Патриотическое одушевление, охватившее всех, было так сильно, что если бы в эту минуту кто-нибудь предложил молодежи ринуться в немедленный бой с неприятелем, ни один человек не остался бы в зале.
Между тем жженка, которая казалась неиссякаемой, делала свое дело, туманя и веселя головы. Начались самые интимные лицейские воспоминания, передразниванья профессоров, директора и прочего начальства, причем Иван Фабианович не то чтобы повернулся спиной к столу, а сел как-то боком, показывая этим, что он хотя и не протестует против такого представления, но и не одобряет его. Горич, не любивший передразниванья профессоров, потому что видел в этой забаве косвенную насмешку над своим отцом, отставным профессором, предложил спеть старую лицейскую хоровую песню.
– Брянский, – скомандовал он, – марш за фортепиано!
Но Брянского не оказалось. Из расспросов татар выяснилось, что Сережу вызвала какая-то дама, приехавшая в карете, и он уехал с ней, обещав вернуться через час. Раздались насмешливые голоса:
«Как же, так он и вернется, держи карман!.. Экая бестия этот Брянский!»
– Господа! – воскликнул Константинов, – по правде сказать, и нам нечего тут киснуть. Предлагаю поехать куда-нибудь за город и провести всю ночь вместе. Ведь бог знает, придется ли опять когда-нибудь свидеться.
– Да, да, конечно, едем! – раздалось со всех сторон.
Послали за тройками, а пока усиленно принялись кончать жженку. Начались тосты совсем неожиданные. Пили за процветание ресторана Дюкро и за жену Ивана Фабиановича – старую, сварливую немку, которой никто из лицеистов никогда не видал, но голос которой был известен многим, так как она целый день ругалась то с кухаркой, то с мужем. Попробовали поднять Козликова, но все усилия разбудить его остались без успеха; Горич торжественно произнес над ним: «Покойся, милый прах, до радостного утра»{39} – и поручил его попечениям татар. В последнюю минуту Иван Фабианович решился также ехать за город, и это почему-то несказанно всех обрадовало. Несколько человек схватили его на руки и понесли вниз по узкой витой лестнице. Иван Фабианович очутился в очень неприятном положении. Очки на нем разбились; его толстые, кривые ноги беспрестанно ударялись о перила лестницы, а главное, он боялся, что его уронят, и визгливо стонал, но стоны его не были слышны среди оглушительных криков «ура» бежавшей за ним толпы. Абрашка бросился к лестнице и хотел направить шествие в боковой подъезд, обещая, что туда сейчас вынесут шинели и калоши, но его не послушали и пошли прямо к главному выходу, мимо знаменитой общей комнаты, которая теперь была совершенно полна.

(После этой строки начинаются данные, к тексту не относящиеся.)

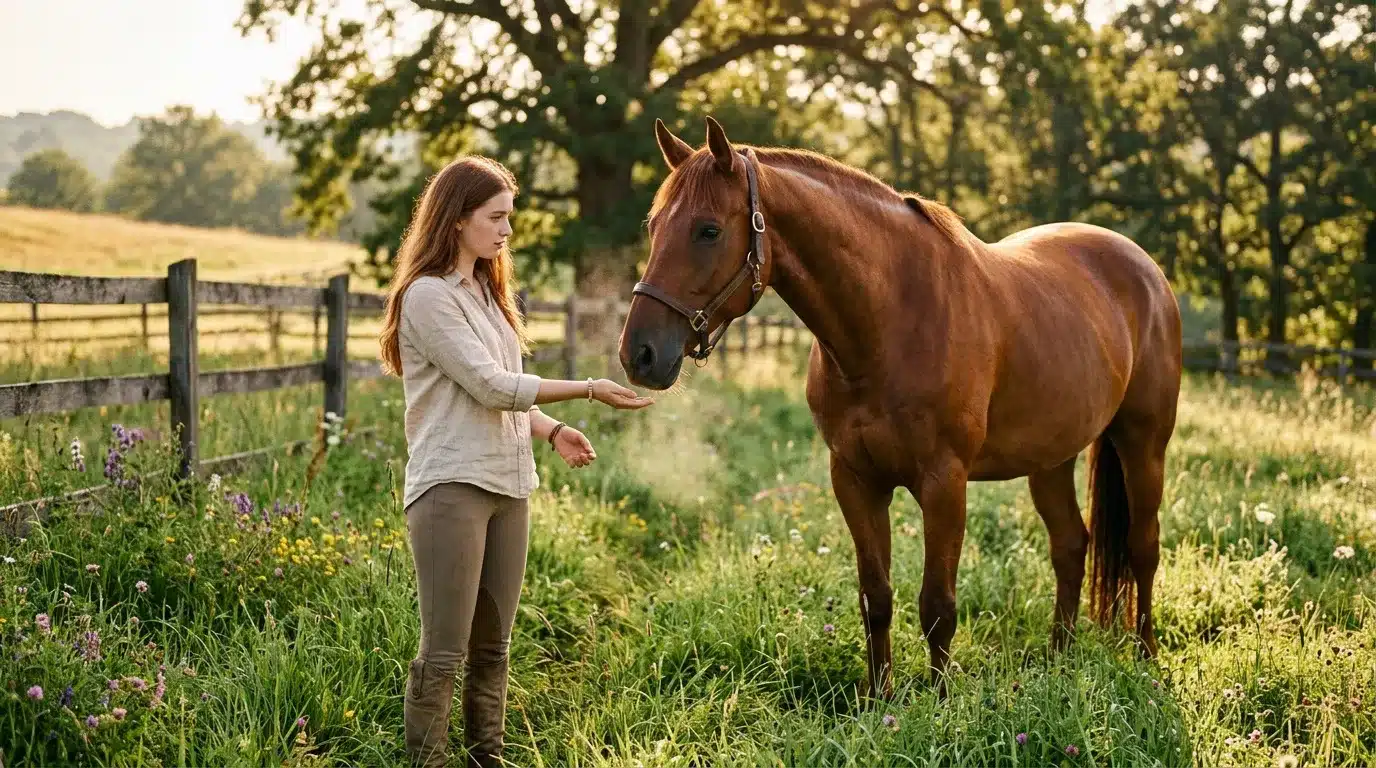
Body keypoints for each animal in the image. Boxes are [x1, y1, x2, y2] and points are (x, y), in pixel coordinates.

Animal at [618, 116, 1182, 700]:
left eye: (707, 230)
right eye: (654, 225)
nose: (640, 354)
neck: (890, 321)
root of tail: (1144, 267)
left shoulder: (943, 483)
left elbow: (937, 607)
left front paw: (939, 702)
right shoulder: (855, 480)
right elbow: (876, 599)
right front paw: (879, 699)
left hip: (1143, 444)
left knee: (1143, 546)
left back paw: (1145, 658)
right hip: (1050, 459)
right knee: (1071, 546)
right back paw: (1059, 660)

Против двери на своем обычном месте восседал Васька Акатов; у стола его примостились два молодых офицера и рассматривали карту ужина. Остальные столы также были заняты. Нельзя сказать, чтобы общая комната отнеслась сочувственно к победоносному выходу лицеистов. Особенно были недовольны князь Киргизов, маленький желчный старичок во фраке и белом галстуке, заехавший из оперы выпить чаю к Дюкро и немилосердно ругавший и оперу, и чай, и всех знакомых, встреченных им в театре.
– Боже мой, что за безобразие! – прошипел он, когда последний лицеист вышел на улицу, – а все это оттого, что их мало секли в лицее.

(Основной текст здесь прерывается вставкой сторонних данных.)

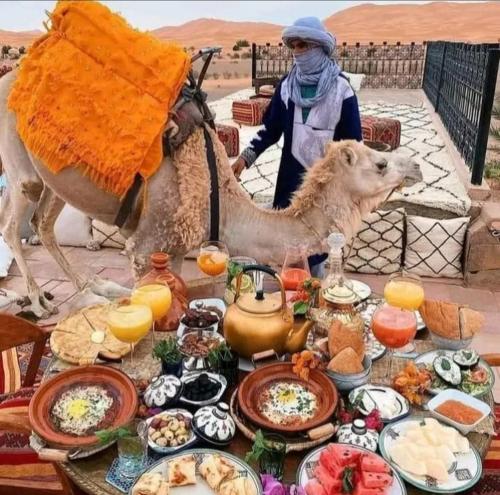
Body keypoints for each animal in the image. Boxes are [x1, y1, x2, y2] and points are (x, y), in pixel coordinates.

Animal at [0, 69, 422, 318]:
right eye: (380, 164)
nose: (415, 167)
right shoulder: (146, 243)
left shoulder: (176, 243)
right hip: (20, 160)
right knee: (14, 220)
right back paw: (37, 301)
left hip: (54, 179)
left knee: (43, 223)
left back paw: (92, 290)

– Вы совершенно правы, князь, – отозвался Акатов, – а глупее всего то, что эти мальчишки вечно выпьют на двугривенный, а накричат на сто рублей…

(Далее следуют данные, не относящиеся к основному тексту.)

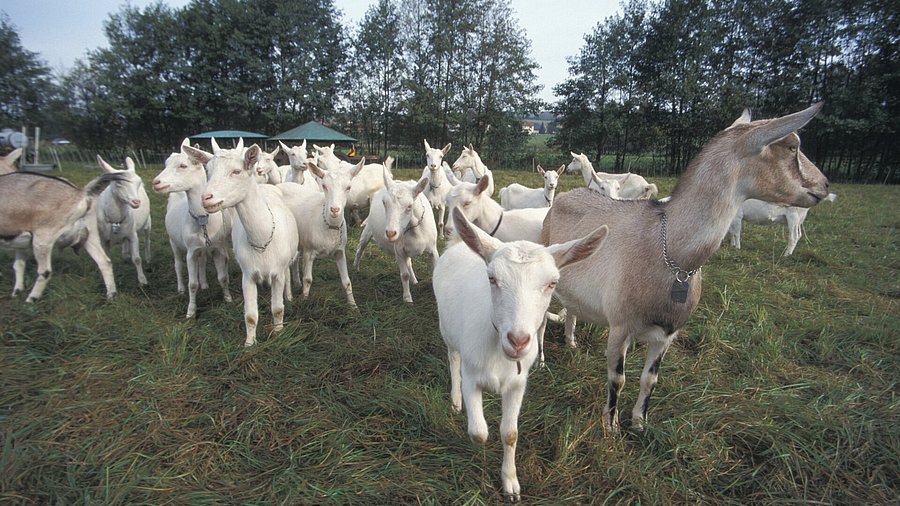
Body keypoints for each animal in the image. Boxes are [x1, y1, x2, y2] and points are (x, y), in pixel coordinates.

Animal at [0, 172, 123, 302]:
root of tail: (81, 193)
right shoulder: (21, 244)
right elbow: (18, 265)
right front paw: (17, 291)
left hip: (43, 237)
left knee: (46, 271)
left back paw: (31, 299)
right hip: (90, 233)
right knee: (104, 262)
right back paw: (111, 295)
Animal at [356, 156, 440, 302]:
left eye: (409, 206)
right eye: (384, 203)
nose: (390, 233)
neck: (414, 229)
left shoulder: (433, 249)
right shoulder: (399, 251)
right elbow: (404, 275)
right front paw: (407, 299)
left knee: (409, 263)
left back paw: (414, 280)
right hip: (368, 230)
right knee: (360, 248)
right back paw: (355, 269)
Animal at [434, 207, 608, 502]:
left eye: (553, 283)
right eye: (491, 278)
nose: (517, 340)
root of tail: (458, 245)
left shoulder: (518, 384)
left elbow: (510, 434)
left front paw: (511, 484)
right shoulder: (472, 375)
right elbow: (479, 432)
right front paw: (480, 449)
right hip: (447, 330)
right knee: (452, 358)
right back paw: (455, 400)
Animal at [540, 104, 828, 434]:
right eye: (792, 146)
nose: (825, 185)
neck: (672, 253)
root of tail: (564, 196)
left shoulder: (668, 333)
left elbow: (650, 379)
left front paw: (639, 423)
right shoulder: (621, 325)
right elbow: (618, 378)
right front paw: (611, 428)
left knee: (573, 310)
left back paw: (571, 342)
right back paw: (542, 360)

Старичок, не любивший, чтобы его собеседники, даже соглашавшиеся с ним, открывали для его приговоров новые горизонты, отвечал с неудовольствием:
– Нет-с, это не так-с. Мошенник Дюкро такой счет им влепит, что тут не двугривенным пахнет. Впрочем, дело не в том-с, а в том, что их, как я уже имел честь сказать вам, недостаточно пороли в лицее. Да-с, мало секли, и больше ничего-с!